Ally Reeves' comic-strip story "Onward! For the Ephemeral" is set in an isolated communal village where everyone wears animal masks. "The masks gave us new freedoms!," says the narrator. "We forgot who people were before ... and masks are fun!"
"Our masks," concludes the narrator, "were part of a utopia we wanted to create."
The engagingly drawn parable concludes bittersweetly, with one character leaving the misfits and refugees for the wider world. "Onward!" feels like an anchor for Unicorn Mountain Volume 2, the new book and CD from the Pittsburgh-based multimedia art collective. Reeves' story depicts not only the transformative power of imagination, but also the warmth of chosen (and invented) communities that kindle alongside yearnings to explore.
There's a metaphor in there for life as an artist in Pittsburgh. Unicorn Mountain was formed in 2004 in response to young artists who felt they had to leave town to succeed. Collaborators including writer Curt Gettman and his friends Shahrzad Samadzadeh, Joe DeFerrari and Tim Brown decided to stop the bitching and start a publication ... one that would give area visual artists, writers and musicians a reason to stick around.
Vol. 1, released last August, was an impressive collection of comics edgy and compelling, plus visual art, short nonfiction pieces and a 22-song compilation CD. Vol. 2 grows the scale from, say, the Alleghenies to the Rockies: It's 216 pages, up from 129, and the book launch is the start of a push for national distribution.
"We wanted to show promise with the first one and wow people with the second one," says Gettman. "Maybe it'll be as big as the Donnelly Directory by the fourth one."
Vol. 2 opens with the lacily gothic drawings and poetic text of Beth Steidel, but also includes: "Stoney's is Better," a comic-strip narrative by Alan Dubinsky and Jodee Ferrari about dreams of flight from the Rust Belt; Ben Kehoe's "Constant Star," a dark-humored strip about a medieval knight; "Sppeech," a series of jokes and doodles on scrap paper, by Dave Bernabo and Lindsey Clark; "Mr. Jitters," a deadpan short story by David V. Matthews; and "Like Lace," an expressionistic strip about high-school horrors by JULIACKS.
A highlight is the poignant "Starfire II," written by editor and publisher Gettman himself and illustrated by Beano. It opens at the 2005 Pittsburgh Comic Convention but segues to downstate Illinois in the early 1980s, as Gettman continues the autobiographical story he began in Vol. 1.
The 19-song CD includes exclusive tracks from local bands including Zombi, Centipede E'st, Modey Lemon, Vale and Year, Dirty Faces and HTML, plus nationally known out-of-towners including Oneida and Elf Power.
Vol. 1 has sold 800 copies.

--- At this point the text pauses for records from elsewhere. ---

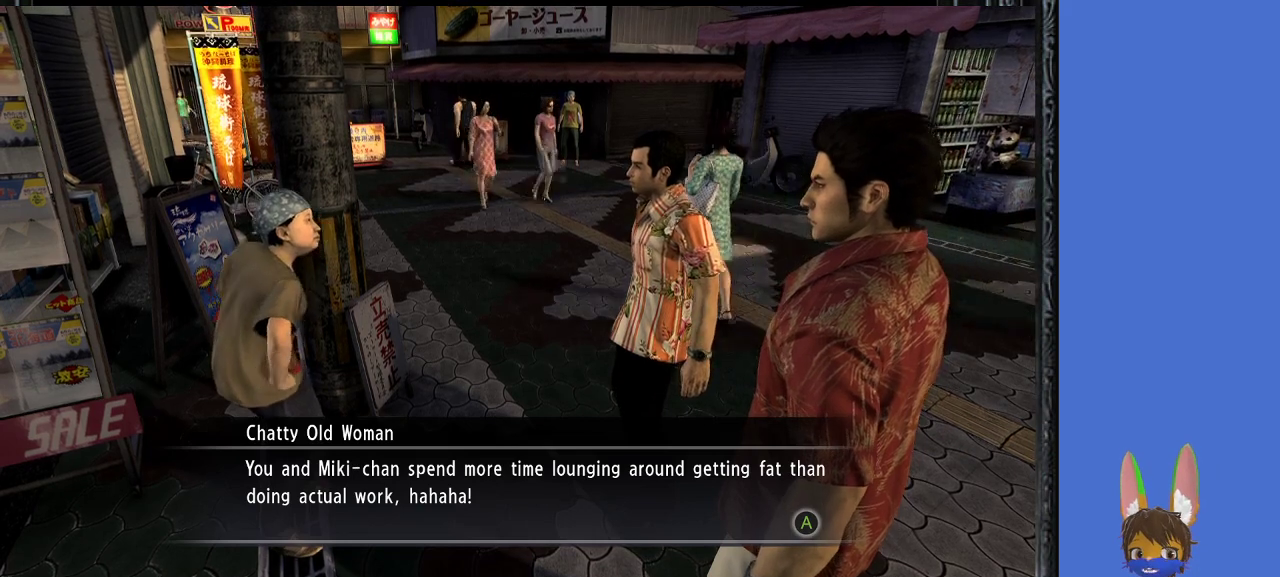
{"buttons": [], "left_stick": "center", "right_stick": "center", "events": []}
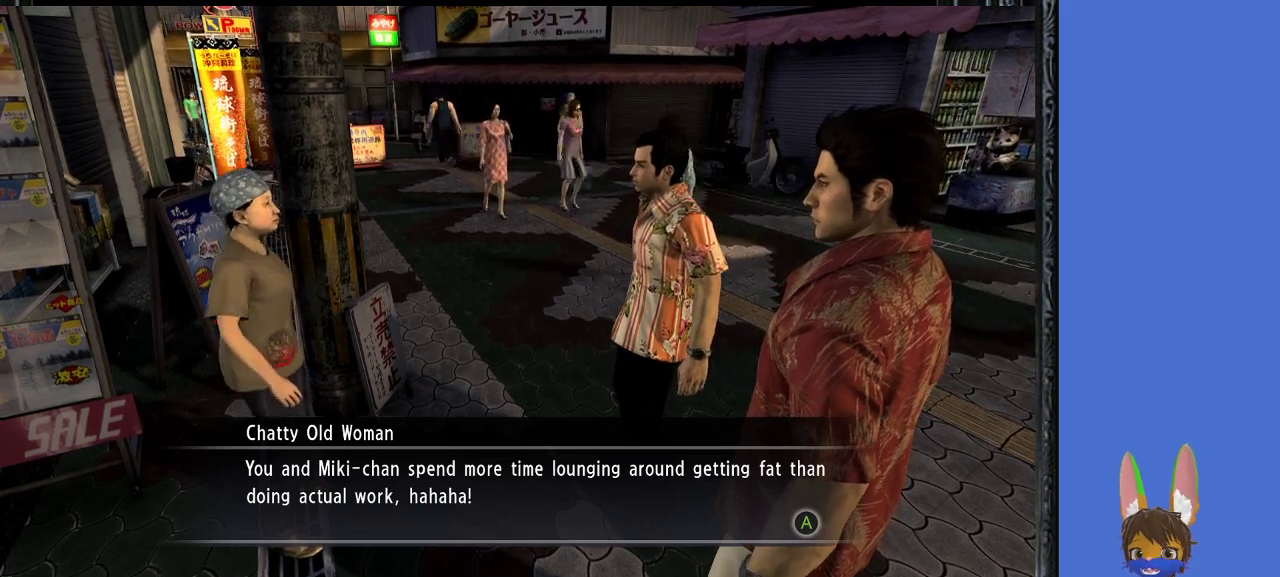
{"buttons": [], "left_stick": "center", "right_stick": "center", "events": []}
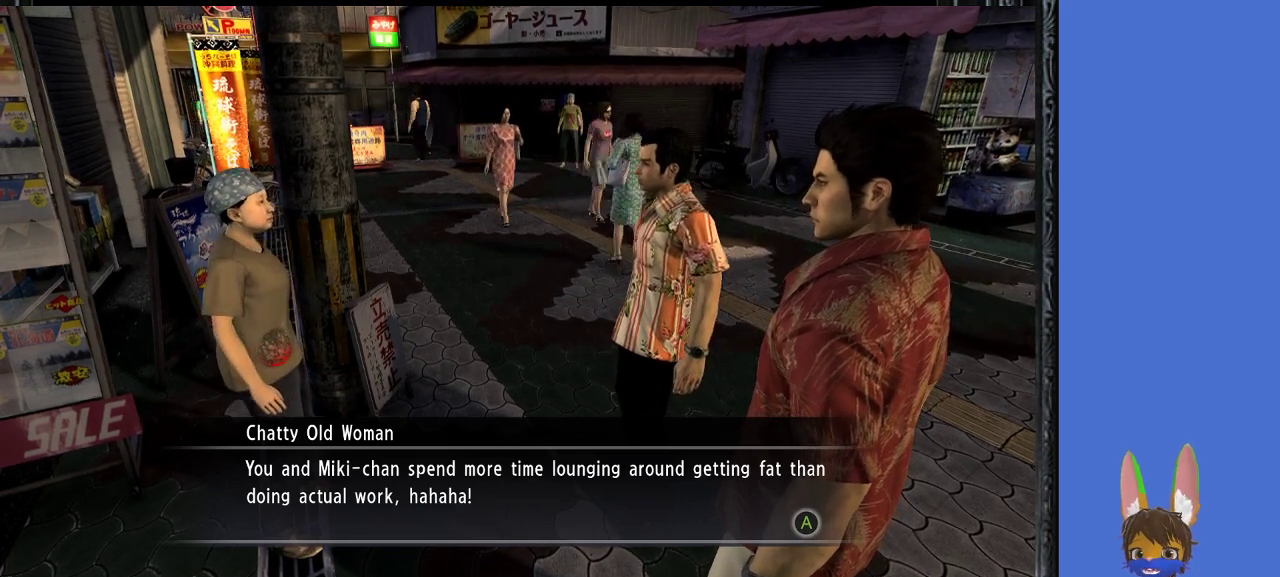
{"buttons": [], "left_stick": "center", "right_stick": "center", "events": []}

The Vol. 2 press run is 1,200, and with marketing plans that include a booth at the Museum of Comic and Cartooning Art's June 10 comic show, in New York City, Gettman sounds tuned to the business possibilities.
Yet as the collective's name suggests, Unicorn Mountain is about more than moving units. On the MySpace profile Gettman wrote, "Unicorn Mountain" says it would like to meet "[c]reators who approach the world and their work with a sense of optimism and child-like wonder" and "people who love where they're from (especially if it's Pittsburgh)."
Gettman, 36, a UPMC program administrator, spurns the cynicism that can pass for hipness in underground-art circles. "Everybody involved with this book loves Pittsburgh," he says. "Most of the people involved are huge Steeler fans" who play pickup games on Saturdays, and on autumn Sundays huddle to watch games.
"We're enthused about what we do and where we're doing it," he says. "There's a lot to celebrate about Pittsburgh."